Why are advisors leaving MoneyGuidePro?

The exodus is driven by several factors: a buggy 2023 upgrade that Envestnet had to recall, stagnant product development (lowest satisfaction score among major platforms at 7.67/10 in the T3 2026 survey), declining support responsiveness (7.8/10 in Kitces vs. RightCapital’s 9.1), and pricing that is hard to justify against more modern alternatives. MoneyGuidePro’s market share dropped from 33% to roughly 23% between 2024 and 2026.

What is the best alternative to MoneyGuidePro?

It depends on why you’re leaving. For a direct comprehensive replacement with a modern interface and lower price, RightCapital is the strongest choice (8.52/10 T3 satisfaction, $150-255/month). For deeper planning on complex clients, eMoney Advisor offers unmatched breadth ($250-379/month). For retirement-focused practices where distribution planning is the priority, Income Lab offers purpose-built guardrails methodology at $154-189/month. Many advisors combine Income Lab with RightCapital for a best-of-breed stack.

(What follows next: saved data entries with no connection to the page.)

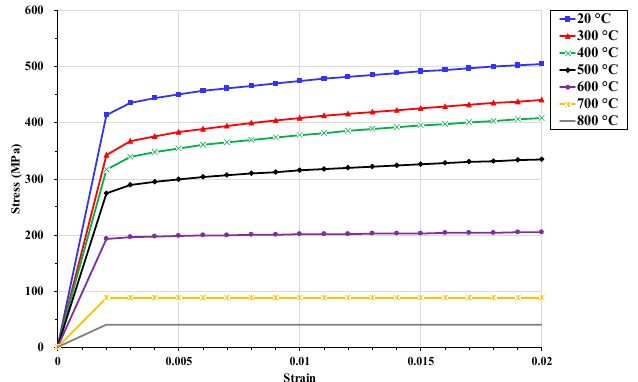
Figure 8. Stress-strain curve for ASTM A572-50 steel.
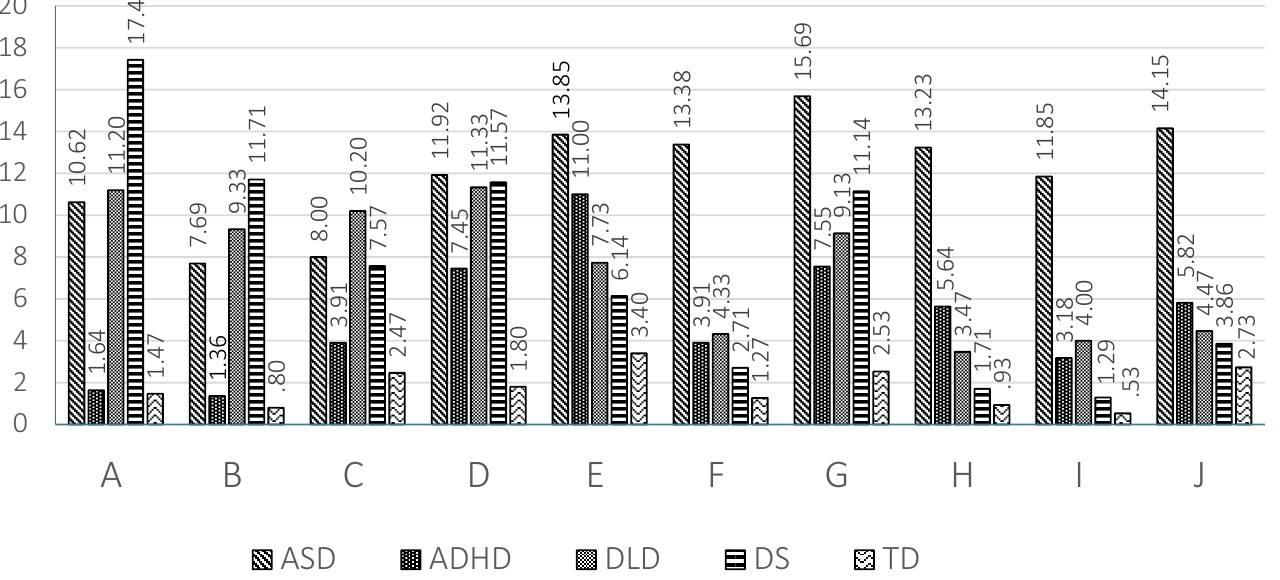
Figure 1. Means obtained by the 5 groups at preschool age in the 10 scales of the Galician CCC-2.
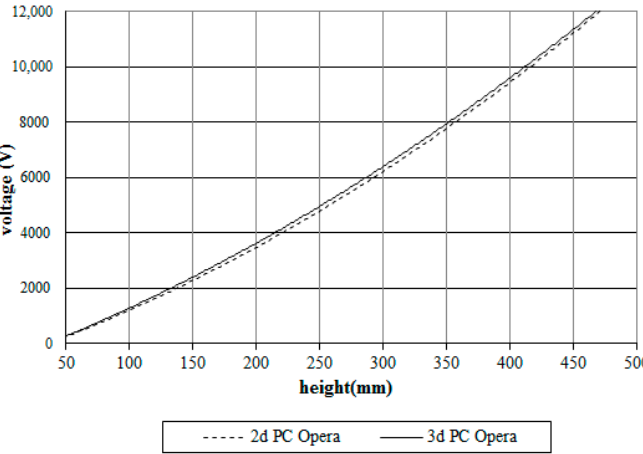
Figure 4. Comparison of the voltage distribution along varistor using 2D and 3D PC Opera.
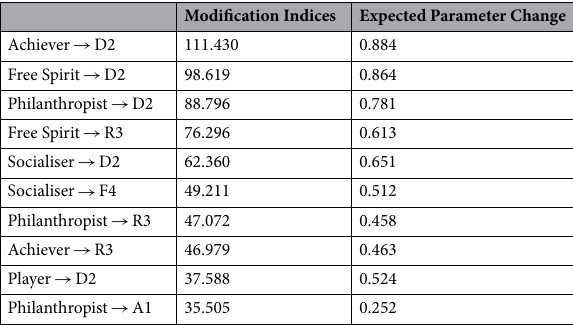
Table 2. Modification indices of the first CFA. N = 421.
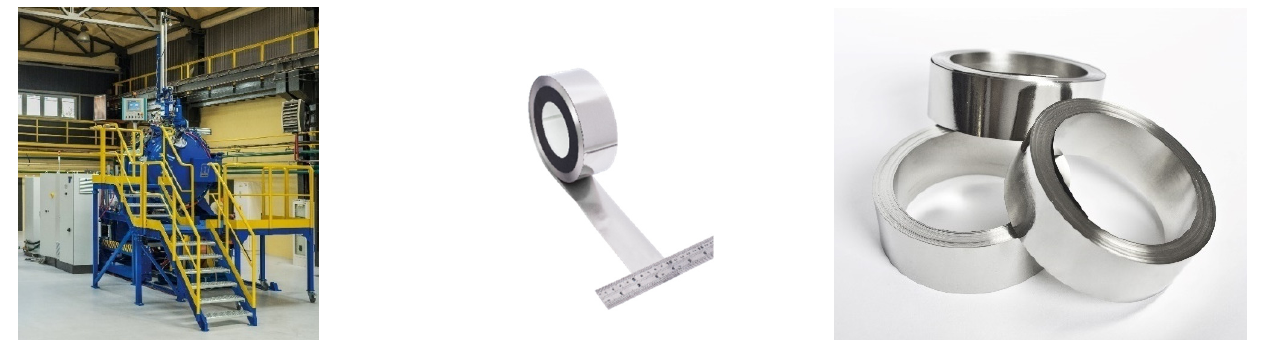
Figure 1. Melt spinning casting setup used in the research, 50.8 mm wide ribbon obtained during the casting, exemplary wound cores prepared for annealing.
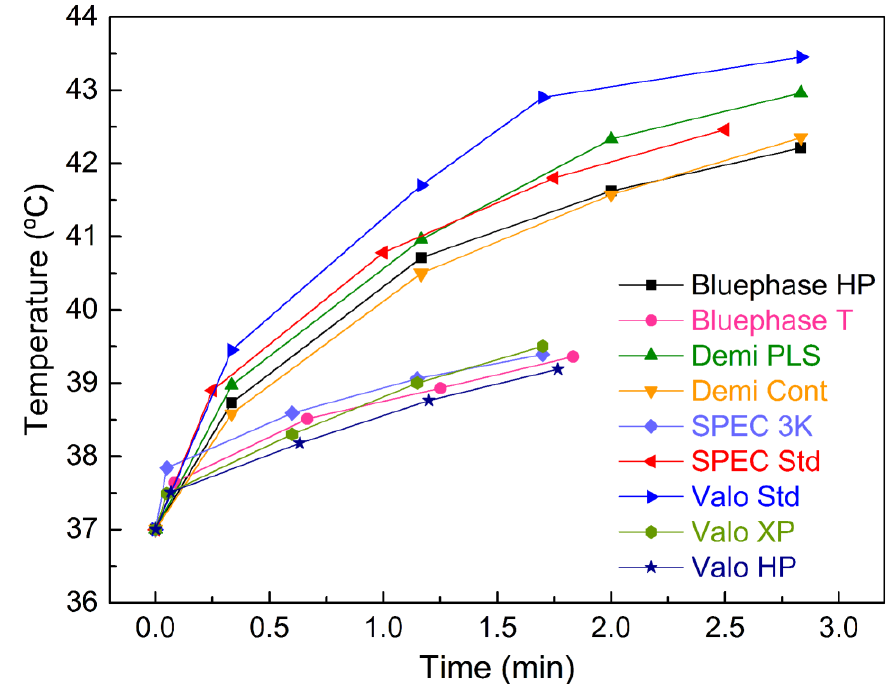
Figure 2. Mean pulp temperature values after each period of light exposure for all LED LCUs and exposure modes.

How long does it take to switch from MoneyGuidePro?

Plan for 60-90 days of overlap. Start by rebuilding plans for your top 20 clients in the new platform. Run parallel plans for the first 10-15 client meetings to compare outputs and understand differences. Most advisors reach full proficiency in 30-60 days with a focused migration approach. The key is not trying to migrate all clients at once.

Can I use Income Lab as a MoneyGuidePro replacement?

Income Lab covers the retirement income planning workflow that most retirement-focused advisors use daily, with deeper methodology than MoneyGuidePro offers: guardrails-based spending, tax-optimized withdrawals, Social Security optimization, and automatic plan monitoring. Estate, education, and insurance planning are outside its scope, though accumulation planning coverage is growing. For advisors where 60%+ of planning time is spent on distribution strategies and the ‘how much can I spend’ conversation, Income Lab combined with RightCapital at $210/month provides better capabilities at a similar total cost.

What should I check before switching planning software?

Audit your actual usage first: which features do you use weekly vs. which you haven’t opened in 6 months. Then evaluate non-negotiable integrations (CRM, custodial data feeds, account aggregation), test 2-3 alternatives with a real client scenario, trial the support experience, and check your contract for auto-renewal terms. Budget for 60-90 days of running both platforms simultaneously.